• **Records to process**:

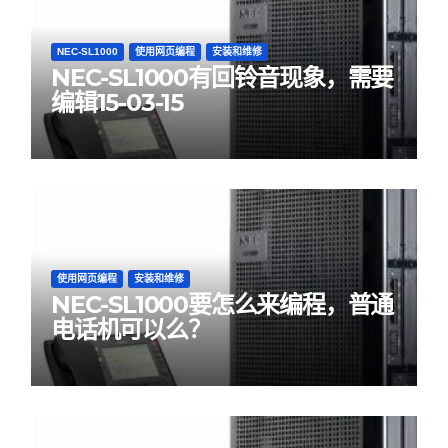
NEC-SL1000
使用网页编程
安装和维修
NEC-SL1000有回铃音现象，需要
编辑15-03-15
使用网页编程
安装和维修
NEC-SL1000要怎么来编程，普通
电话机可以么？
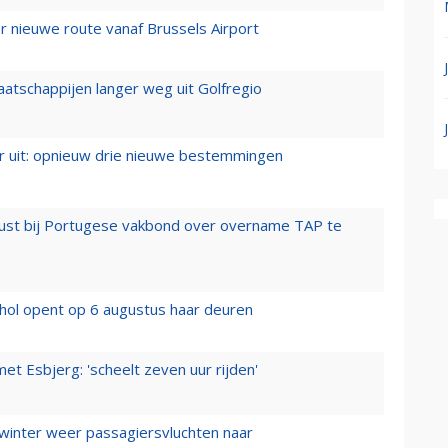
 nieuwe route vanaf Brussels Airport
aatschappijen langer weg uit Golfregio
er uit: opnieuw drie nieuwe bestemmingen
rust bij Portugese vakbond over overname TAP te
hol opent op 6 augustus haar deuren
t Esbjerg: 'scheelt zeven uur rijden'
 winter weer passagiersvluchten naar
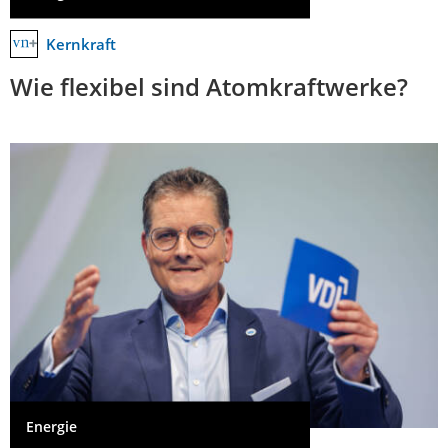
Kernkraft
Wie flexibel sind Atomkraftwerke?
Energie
---
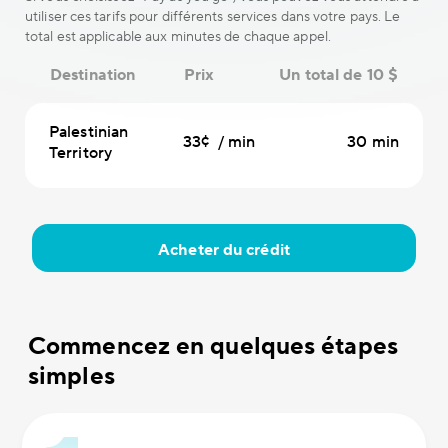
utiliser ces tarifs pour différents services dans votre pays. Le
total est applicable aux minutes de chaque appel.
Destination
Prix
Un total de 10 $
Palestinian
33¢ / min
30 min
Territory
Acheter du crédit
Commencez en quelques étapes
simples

• **Your goal**: Extract all lines from the material above that include the word "nieuwe".

• **Result of the task**:
 nieuwe route vanaf Brussels Airport
er uit: opnieuw drie nieuwe bestemmingen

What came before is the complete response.